En la minería, los turnos no solo marcan la jornada laboral: marcan la vida cotidiana. Detrás de cada turno de 7x7 o 14x14 hay trayectos largos, familias que esperan y rutinas que se reorganizan. Durante años, ese modelo dificultó la incorporación de mujeres. Hoy, aunque la participación ha crecido, el desafío persiste y apunta a cómo compatibilizar responsabilidades de cuidado y/o maternidad con un sistema que exige permanencias prolongadas en las faenas.
La presidenta de Women in Mining (WIM) Chile, Laura Alvarado, señala que la compatibilidad entre trabajo en faena y cuidado sigue siendo un desafío para el rubro minero. Explica que la minería fue diseñada bajo un modelo productivo que no incorporó la conciliación ni la diversidad como ejes para potenciar la inclusión de talento y la productividad. Sin embargo, observa que la industria está fortaleciendo su diseño con políticas de conciliación, sistemas de trabajos híbridos y uso de tecnología.
La gerenta general de la Sociedad Nacional de Minería (Sonami), Carolina Vásquez, coincide en que el diseño responde a exigencias productivas y de seguridad, aunque debe contribuir al desarrollo sostenible fortaleciendo capital humano y social. Según cifras del gremio, la participación femenina en mediana y gran minería alcanza 18,3%, con operaciones que bordean 40%. Para Vásquez, el avance es relevante, pero insuficiente si no se asegura permanencia, carrera y acceso al liderazgo. “La inclusión no es únicamente una agenda de equidad. Es una definición estratégica para el sector”, afirma.
Alvarado agrega que el problema no es la adaptación individual a turnos extensos o faenas remotas, sino el rediseño organizacional para retener talento. Desde WIM Chile identifican el principal punto de fuga entre los cinco y ocho años de trayectoria, cuando las profesionales proyectan posiciones estratégicas. En esa etapa, la alta presencialidad y movilidad restan competitividad frente a industrias más flexibles, lo que implica perder capital humano calificado con experiencia operativa y visión estratégica.
Esto se refleja en el Estudio de Fuerza Laboral de la Gran Minería, elaborado por la Alianza CCM-Eleva, que muestra que cuatro de cada diez nuevas contrataciones fueron mujeres. Sin embargo, al medir por primera vez la rotación se evidenció una brecha: la tasa femenina fue 13,6%, frente a 9,2% en hombres. La diferencia se amplía en contratos a plazo fijo (45,5% mujeres vs. 33,9% hombres) y en antigüedad menor a un año (24,9% vs. 12,4% en el segmento masculino).
“Los datos revelan que la mayor rotación femenina se concentra en segmentos caracterizados por condiciones de empleo más transitorias y de menor trayectoria en la empresa, lo que plantea un desafío relevante para la retención de talento femenino en la minería”, explica la gerenta del Consejo de Competencias Mineras, Natalia Morales.
Desafíos en la maternidad
“Como madre, trabajar en faena significa llevar el corazón en dos casas: la operación y la familia que espera”, dice la fundadora de Comunidad Inclusiva, Carolina García. Cita el caso de BHP, que ajusta turnos de 7x7 a 4x10 durante la lactancia (hasta dos años), dispone de salas de extracción y evalúa flexibilidad o teletrabajo según rol. Para García, son avances relevantes para aliviar la carga y retener el talento femenino, aunque insuficientes si no se amplían turnos de relevo y esquemas adaptativos.

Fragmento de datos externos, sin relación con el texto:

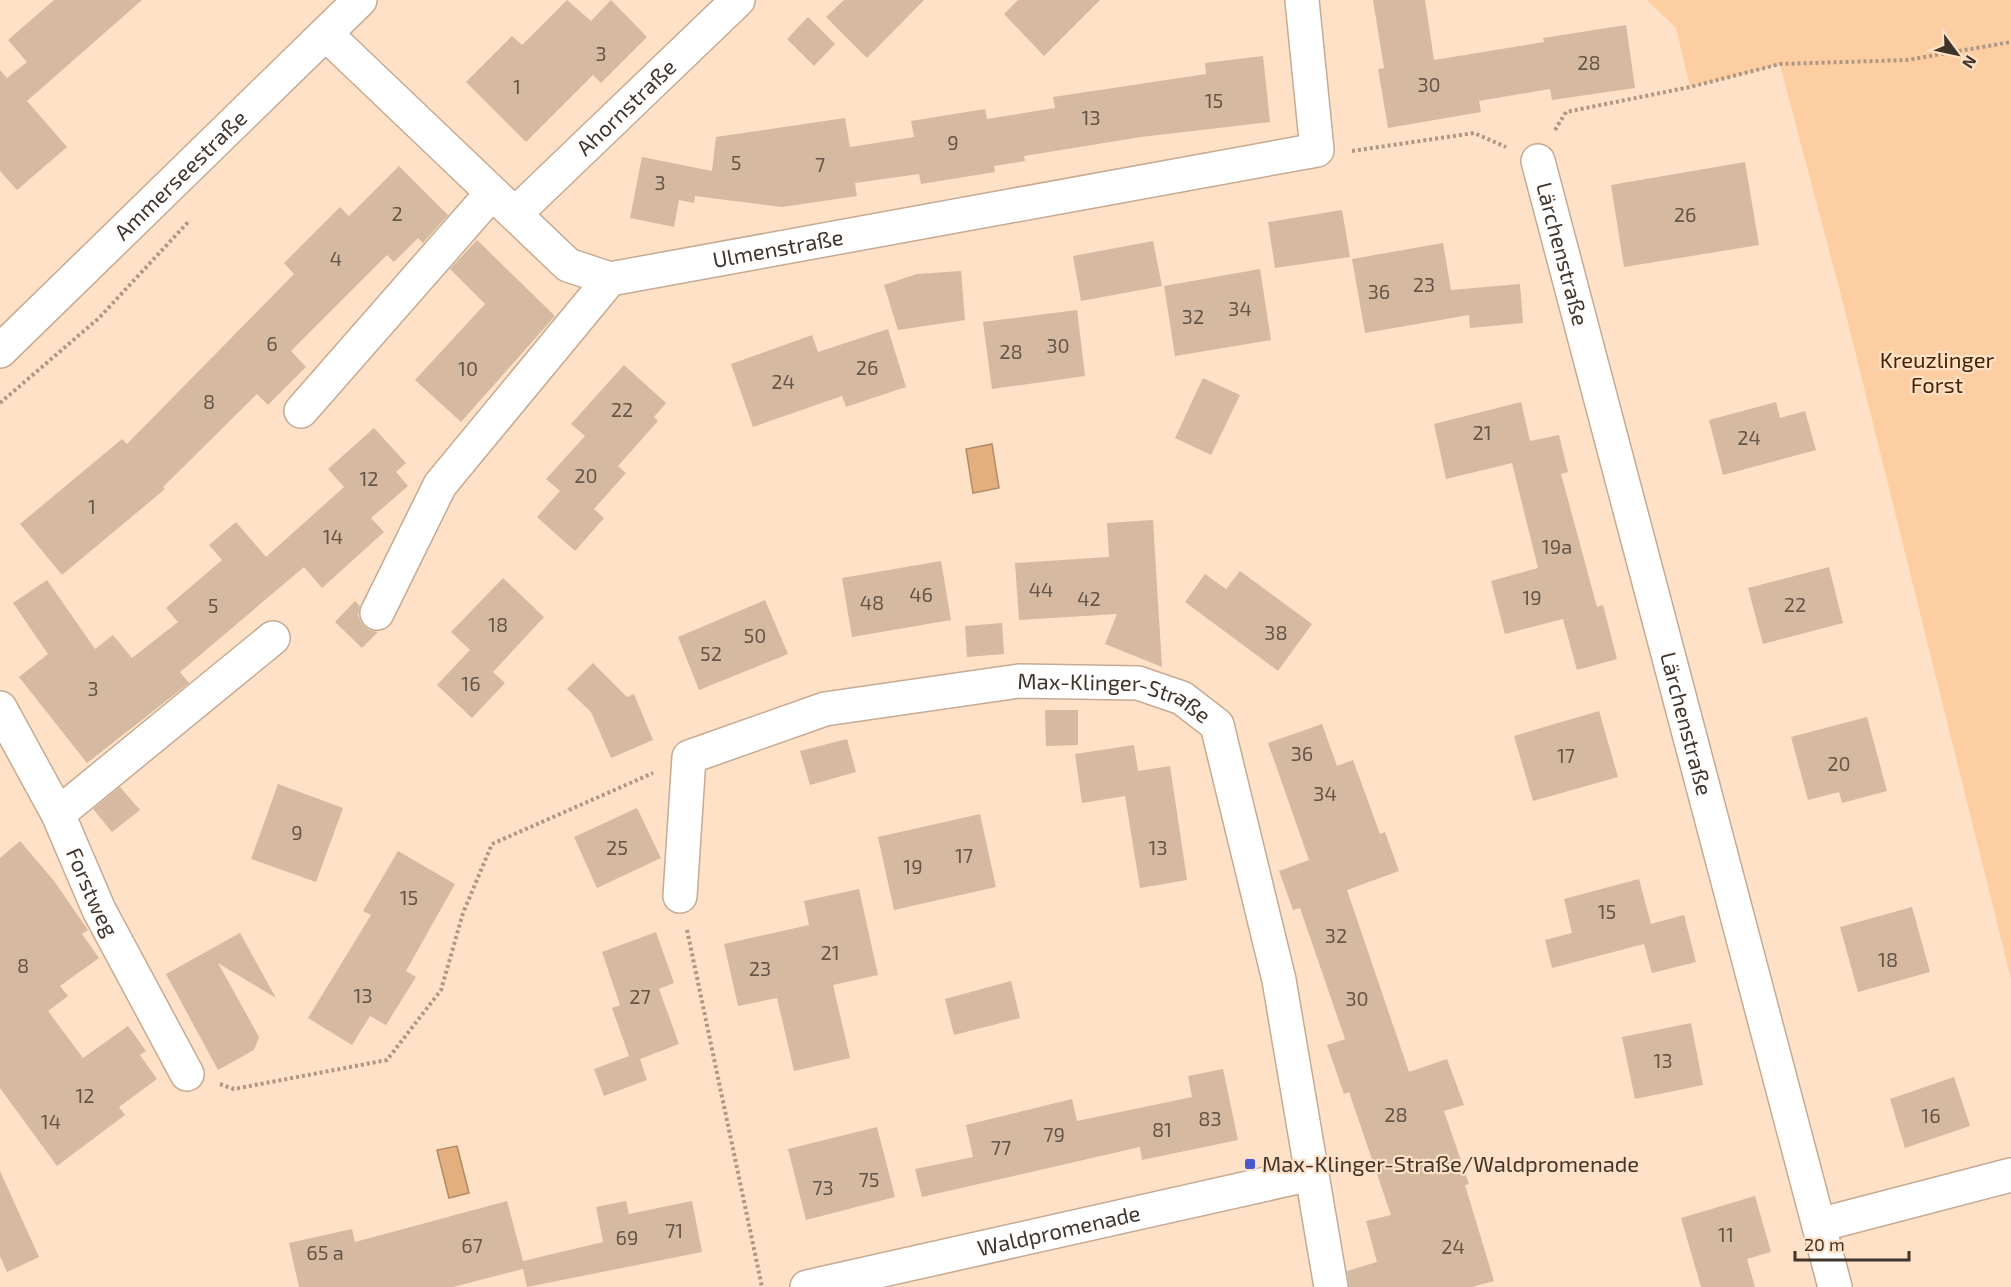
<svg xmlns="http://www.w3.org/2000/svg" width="2011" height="1287" font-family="'Exo 2',sans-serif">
<rect width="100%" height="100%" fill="#fee1c7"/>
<path fill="#fecea3" d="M 1647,0 L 2011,0 L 2011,979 L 1843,303 L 1780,65 L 1690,87 L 1676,28 Z"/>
<g fill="#e3af7f" stroke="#b28a66" stroke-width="1.5">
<path d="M 992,444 L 999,488 L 973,493 L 966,449 Z"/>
<path d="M 457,1146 L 469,1193 L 449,1198 L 437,1150 Z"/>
</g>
<g fill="#d5b9a0">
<path d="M 54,0 L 142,0 L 27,101 L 67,147 L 17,190 L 0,171 L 0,70 L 7,78 L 27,62 L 8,40 Z"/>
<path d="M 567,0 L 591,21 L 611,0 L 647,37 L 601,83 L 593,75 L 526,142 L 466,82 L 512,36 L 522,45 Z"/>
<path d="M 844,0 L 924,0 L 867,58 L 826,17 Z"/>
<path d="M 1018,0 L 1100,0 L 1044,56 L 1004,14 Z"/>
<path d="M 1373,0 L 1425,0 L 1434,60 L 1544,42 L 1543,38 L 1626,25 L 1635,88 L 1552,100 L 1550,89 L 1479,101 L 1481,112 L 1388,128 L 1378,69 L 1384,68 Z"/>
<path d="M 808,17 L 835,44 L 814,66 L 787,39 Z"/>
<path d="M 1263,56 L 1270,122 L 1141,137 L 1024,156 L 1025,161 L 994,166 L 995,172 L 921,184 L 919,174 L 855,183 L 857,196 L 782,207 L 695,196 L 694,203 L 679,200 L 674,227 L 630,218 L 642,157 L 712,171 L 716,137 L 845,118 L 850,147 L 914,137 L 911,121 L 985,109 L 987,119 L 1055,108 L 1053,97 L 1206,74 L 1205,63 Z"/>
<path d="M 1745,162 L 1759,245 L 1624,267 L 1611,185 Z"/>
<path d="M 399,166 L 448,215 L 423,243 L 418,238 L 394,262 L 387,255 L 291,351 L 306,367 L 268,405 L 257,394 L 163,487 L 165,489 L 62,575 L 20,524 L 122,439 L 127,444 L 294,274 L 284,263 L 340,207 L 349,216 Z"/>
<path d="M 1342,210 L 1350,257 L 1275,268 L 1268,222 Z"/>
<path d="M 477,240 L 555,316 L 461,422 L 415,380 L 485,304 L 450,269 Z"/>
<path d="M 1153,241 L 1162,286 L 1081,301 L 1073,256 Z"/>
<path d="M 1443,243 L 1451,290 L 1520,284 L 1523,323 L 1470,328 L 1469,315 L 1365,333 L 1352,259 Z"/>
<path d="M 1260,269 L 1271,340 L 1175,356 L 1164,286 Z"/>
<path d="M 961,271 L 965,320 L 898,330 L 884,285 L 917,274 Z"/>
<path d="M 1077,310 L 1085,376 L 992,389 L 983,322 Z"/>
<path d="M 888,329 L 906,387 L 846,407 L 842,396 L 753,427 L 731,364 L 812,335 L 818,352 Z"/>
<path d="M 624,365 L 666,403 L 654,417 L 658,421 L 618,466 L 626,473 L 594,509 L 604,518 L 575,551 L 537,517 L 560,491 L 546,479 L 585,436 L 571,424 Z"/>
<path d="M 1203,378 L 1240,395 L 1211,455 L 1175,438 Z"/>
<path d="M 1521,402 L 1530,441 L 1559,435 L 1568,472 L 1561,474 L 1597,607 L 1603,605 L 1617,659 L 1577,670 L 1563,619 L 1505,634 L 1491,581 L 1538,568 L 1512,463 L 1446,479 L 1434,424 Z"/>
<path d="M 1776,402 L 1780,418 L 1805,411 L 1816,450 L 1723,475 L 1709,420 Z"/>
<path d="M 374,428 L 406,463 L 396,472 L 408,486 L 371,518 L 384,532 L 322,588 L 304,567 L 180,672 L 189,683 L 87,763 L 19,677 L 48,654 L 13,603 L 47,580 L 95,649 L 113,635 L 132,658 L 178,622 L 166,608 L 222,560 L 209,545 L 236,522 L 266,557 L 344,487 L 328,469 Z"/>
<path d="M 1153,520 L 1162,667 L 1105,644 L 1117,614 L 1019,620 L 1015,563 L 1109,557 L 1107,523 Z"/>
<path d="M 941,561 L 951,620 L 852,637 L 842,578 Z"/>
<path d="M 1829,567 L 1843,623 L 1763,644 L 1748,588 Z"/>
<path d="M 1240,571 L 1312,624 L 1278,671 L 1185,602 L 1205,574 L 1226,589 Z"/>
<path d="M 503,578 L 544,617 L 493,672 L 505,683 L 472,718 L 437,685 L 470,650 L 451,632 Z"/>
<path d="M 765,600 L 788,654 L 699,690 L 678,637 Z"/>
<path d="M 355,601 L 360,606 L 358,615 L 362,624 L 369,630 L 378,632 L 362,648 L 335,622 Z"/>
<path d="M 1002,623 L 1004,654 L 967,657 L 965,626 Z"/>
<path d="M 593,663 L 627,697 L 634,694 L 653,740 L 611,758 L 591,712 L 567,689 Z"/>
<path d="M 1045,710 L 1078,710 L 1078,745 L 1046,746 Z"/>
<path d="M 1599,711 L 1618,777 L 1533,801 L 1514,736 Z"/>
<path d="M 1867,717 L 1887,791 L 1842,803 L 1839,792 L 1808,800 L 1791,737 Z"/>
<path d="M 1322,724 L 1337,766 L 1353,760 L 1380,834 L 1385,832 L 1399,871 L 1347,890 L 1409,1072 L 1447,1059 L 1464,1105 L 1444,1111 L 1469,1184 L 1465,1185 L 1494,1281 L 1472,1287 L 1349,1287 L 1347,1271 L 1377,1262 L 1366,1221 L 1391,1215 L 1349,1092 L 1344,1094 L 1327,1045 L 1345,1039 L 1300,908 L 1293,910 L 1279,871 L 1309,860 L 1268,743 Z"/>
<path d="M 847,739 L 856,772 L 810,785 L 800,751 Z"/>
<path d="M 1134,745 L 1138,771 L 1170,766 L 1187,880 L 1140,888 L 1125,796 L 1082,803 L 1075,754 Z"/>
<path d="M 278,784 L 343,808 L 316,882 L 251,859 Z"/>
<path d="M 120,787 L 140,810 L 112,832 L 93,809 Z"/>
<path d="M 637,808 L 661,858 L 597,888 L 574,837 Z"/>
<path d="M 980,814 L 996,887 L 894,910 L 878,837 Z"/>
<path d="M 20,841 L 54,881 L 88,930 L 82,934 L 99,958 L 60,986 L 68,996 L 48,1011 L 83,1058 L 128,1026 L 146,1051 L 140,1055 L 157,1079 L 119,1107 L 125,1115 L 57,1166 L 0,1088 L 0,858 Z"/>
<path d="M 398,851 L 455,884 L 406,971 L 416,977 L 386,1025 L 370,1016 L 352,1045 L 308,1018 L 371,915 L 363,911 Z"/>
<path d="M 1639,879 L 1651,924 L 1684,915 L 1696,962 L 1652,973 L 1644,944 L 1552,968 L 1545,940 L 1572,933 L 1564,899 Z"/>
<path d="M 859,889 L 878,975 L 833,985 L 850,1058 L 794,1071 L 777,998 L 738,1006 L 724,944 L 809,925 L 804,901 Z"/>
<path d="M 1912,907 L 1930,972 L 1858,992 L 1840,927 Z"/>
<path d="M 656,932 L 674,983 L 659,989 L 679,1044 L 640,1059 L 647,1080 L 604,1096 L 594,1069 L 629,1056 L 612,1008 L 620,1005 L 602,952 Z"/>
<path d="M 240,933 L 276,998 L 218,963 L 259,1037 L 254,1050 L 218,1070 L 166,974 Z"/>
<path d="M 1011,981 L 1020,1018 L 954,1035 L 945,999 Z"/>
<path d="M 1691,1023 L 1703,1085 L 1635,1099 L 1622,1037 Z"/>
<path d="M 1223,1069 L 1238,1140 L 1142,1160 L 1140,1147 L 922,1197 L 915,1169 L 973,1157 L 966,1125 L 1072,1099 L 1077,1121 L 1192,1097 L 1188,1076 Z"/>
<path d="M 1954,1077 L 1970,1126 L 1905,1148 L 1890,1099 Z"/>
<path d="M 877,1127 L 895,1197 L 806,1220 L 788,1149 Z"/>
<path d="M 0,1171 L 39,1257 L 7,1272 L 0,1256 Z"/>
<path d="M 1755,1196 L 1771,1252 L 1747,1259 L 1755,1287 L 1701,1287 L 1681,1218 Z"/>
<path d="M 507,1201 L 523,1261 L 603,1242 L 596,1207 L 626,1201 L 629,1214 L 692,1201 L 702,1252 L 527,1287 L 523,1269 L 453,1287 L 299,1287 L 289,1243 L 352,1229 L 355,1242 Z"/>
</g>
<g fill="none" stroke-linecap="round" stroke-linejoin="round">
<g stroke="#c6aa92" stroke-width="36">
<g id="minor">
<path id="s1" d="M 327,35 L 568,265 L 610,279 L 1317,150 L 1302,0"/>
<path id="s2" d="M 1538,161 L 1835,1287"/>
<path id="s3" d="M 515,214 L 738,0"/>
<path d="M 301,411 L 492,193"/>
<path d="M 377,613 L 440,485 L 610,279"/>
<path id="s4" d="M 0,708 L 58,814 L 99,910 L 187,1074"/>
<path d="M 58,814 L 273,638"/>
<path id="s5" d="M 680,896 L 689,757 L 825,709 L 1019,681 L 1138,683 L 1182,698 L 1217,725 L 1279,980 L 1331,1287"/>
<path d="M 1819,1225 L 2011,1175"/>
<path id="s6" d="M 807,1287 L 1311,1174"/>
</g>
</g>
<g stroke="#c6aa92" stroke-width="36">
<g id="major">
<path id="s7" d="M 0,351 L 360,0"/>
</g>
</g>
<g stroke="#ae9885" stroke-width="4" stroke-dasharray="3 3" stroke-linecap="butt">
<path d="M 1555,130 L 1566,112 L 1690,87 L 1780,64 L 1907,60 L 2011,42"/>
<path d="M 1352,151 L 1474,133 L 1506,147"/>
<path d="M 0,403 L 99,318 L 190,220"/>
<path d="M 687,930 L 762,1287"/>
<path d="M 220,1084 L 234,1089 L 387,1060 L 441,990 L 463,913 L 492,844 L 653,773"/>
</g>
<use href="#minor" stroke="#fff" stroke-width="33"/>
<use href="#major" stroke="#fff" stroke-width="33"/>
</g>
<rect fill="#4a58cd" stroke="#fee1c7" stroke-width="2" x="1244" y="1158" width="12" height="12" rx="3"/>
<g text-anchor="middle" stroke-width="4.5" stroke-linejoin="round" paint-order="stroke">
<g font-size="20" fill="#665648">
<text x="601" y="61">3</text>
<text x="1589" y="70">28</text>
<text x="1429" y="92">30</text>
<text x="517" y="94">1</text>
<text x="1214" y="108">15</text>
<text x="1091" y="125">13</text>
<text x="953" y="150">9</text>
<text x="736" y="170">5</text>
<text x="820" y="172">7</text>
<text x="660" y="190">3</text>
<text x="397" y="221">2</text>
<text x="1685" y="222">26</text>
<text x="336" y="266">4</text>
<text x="1424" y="292">23</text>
<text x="1379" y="299">36</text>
<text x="1240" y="316">34</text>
<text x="1193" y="324">32</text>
<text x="272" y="351">6</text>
<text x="1058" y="353">30</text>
<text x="1011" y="359">28</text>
<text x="867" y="375">26</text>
<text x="468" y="376">10</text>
<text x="783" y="389">24</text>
<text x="209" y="409">8</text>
<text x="622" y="417">22</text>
<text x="1482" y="440">21</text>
<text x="1749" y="445">24</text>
<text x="586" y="483">20</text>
<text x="369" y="486">12</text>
<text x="92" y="514">1</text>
<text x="333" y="544">14</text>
<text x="1557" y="554">19a</text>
<text x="1041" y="597">44</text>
<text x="921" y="602">46</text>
<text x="1532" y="605">19</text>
<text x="1089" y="606">42</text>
<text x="872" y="610">48</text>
<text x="1795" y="612">22</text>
<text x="213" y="613">5</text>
<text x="498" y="632">18</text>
<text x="1276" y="640">38</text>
<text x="755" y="643">50</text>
<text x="711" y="661">52</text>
<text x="471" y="691">16</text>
<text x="93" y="696">3</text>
<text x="1302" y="761">36</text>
<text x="1566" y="763">17</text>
<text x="1839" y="771">20</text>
<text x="1325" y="801">34</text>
<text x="297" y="840">9</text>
<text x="617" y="855">25</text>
<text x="1158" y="855">13</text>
<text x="964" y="863">17</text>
<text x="913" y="874">19</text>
<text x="409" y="905">15</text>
<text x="1607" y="919">15</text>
<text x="1336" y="943">32</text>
<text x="830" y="960">21</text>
<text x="1888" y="967">18</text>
<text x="23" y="973">8</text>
<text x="760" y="976">23</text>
<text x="363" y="1003">13</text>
<text x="640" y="1004">27</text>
<text x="1357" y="1006">30</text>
<text x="1663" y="1068">13</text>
<text x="85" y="1103">12</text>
<text x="1396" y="1122">28</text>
<text x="1931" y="1123">16</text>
<text x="1210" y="1126">83</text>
<text x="51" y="1129">14</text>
<text x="1162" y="1137">81</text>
<text x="1054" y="1142">79</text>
<text x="1001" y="1155">77</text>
<text x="869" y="1187">75</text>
<text x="823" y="1195">73</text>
<text x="674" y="1238">71</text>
<text x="1726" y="1242">11</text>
<text x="627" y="1245">69</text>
<text x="472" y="1253">67</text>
<text x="1453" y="1254">24</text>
<text x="325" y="1260">65 a</text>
</g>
<g font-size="22" fill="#41352b" stroke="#fee1c7">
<text dy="8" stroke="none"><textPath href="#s3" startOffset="154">Ahornstraße</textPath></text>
<text dy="8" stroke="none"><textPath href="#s7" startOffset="252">Ammerseestraße</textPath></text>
<text dy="8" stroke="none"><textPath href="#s1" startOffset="548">Ulmenstraße</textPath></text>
<text dy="8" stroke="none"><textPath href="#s2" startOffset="96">Lärchenstraße</textPath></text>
<text dy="8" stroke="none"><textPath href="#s5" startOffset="578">Max-Klinger-Straße</textPath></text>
<text dy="8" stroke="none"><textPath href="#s2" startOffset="582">Lärchenstraße</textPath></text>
<text dy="8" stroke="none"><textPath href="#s4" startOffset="206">Forstweg</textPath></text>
<text dy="8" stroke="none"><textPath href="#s6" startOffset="258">Waldpromenade</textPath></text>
</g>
<g font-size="22" fill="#462500" stroke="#fee1c7">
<text x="1937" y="368">Kreuzlinger<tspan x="1937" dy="25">Forst</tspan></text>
</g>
<g font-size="22" fill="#41352b" stroke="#fee1c7" text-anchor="start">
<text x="1262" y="1172">Max-Klinger-Straße/Waldpromenade</text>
</g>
</g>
<g transform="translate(1957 54) rotate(123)" stroke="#fee1c7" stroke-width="4.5" paint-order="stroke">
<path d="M0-4.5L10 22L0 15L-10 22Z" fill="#41352b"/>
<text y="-9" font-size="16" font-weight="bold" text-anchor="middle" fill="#41352b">N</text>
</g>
<path d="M1795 1251v9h114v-9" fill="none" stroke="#41352b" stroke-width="3"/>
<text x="1804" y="1251" font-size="18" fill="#41352b" stroke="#fee1c7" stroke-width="4.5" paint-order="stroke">20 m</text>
</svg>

El director de recursos humanos en Finning Sudamérica, Patricio Maraboli, señala que conciliar en contextos geográficos complejos exige medidas concretas: adecuación de turnos y descansos; adaptación de funciones para embarazadas o personas con responsabilidades de cuidado, privilegiando labores diurnas o de menor exigencia física; traslado de ciertos roles a centros urbanos para reducir permanencia en faena; y refuerzo de estándares de convivencia y protocolos preventivos.
Para Vásquez, continuidad operacional y previsibilidad no son incompatibles. El foco, sostiene, debe estar en planificación rigurosa de calendarios, sistemas de reemplazo y protocolos para contingencias familiares. También plantea fortalecer servicios en zonas mineras mediante coordinación público-privada y revisar marcos regulatorios pensados para empleos urbanos.
El reto ahora, afirma la ejecutiva, es consolidar un cambio cultural y organizacional que permita no solo ingresar, sino permanecer y liderar.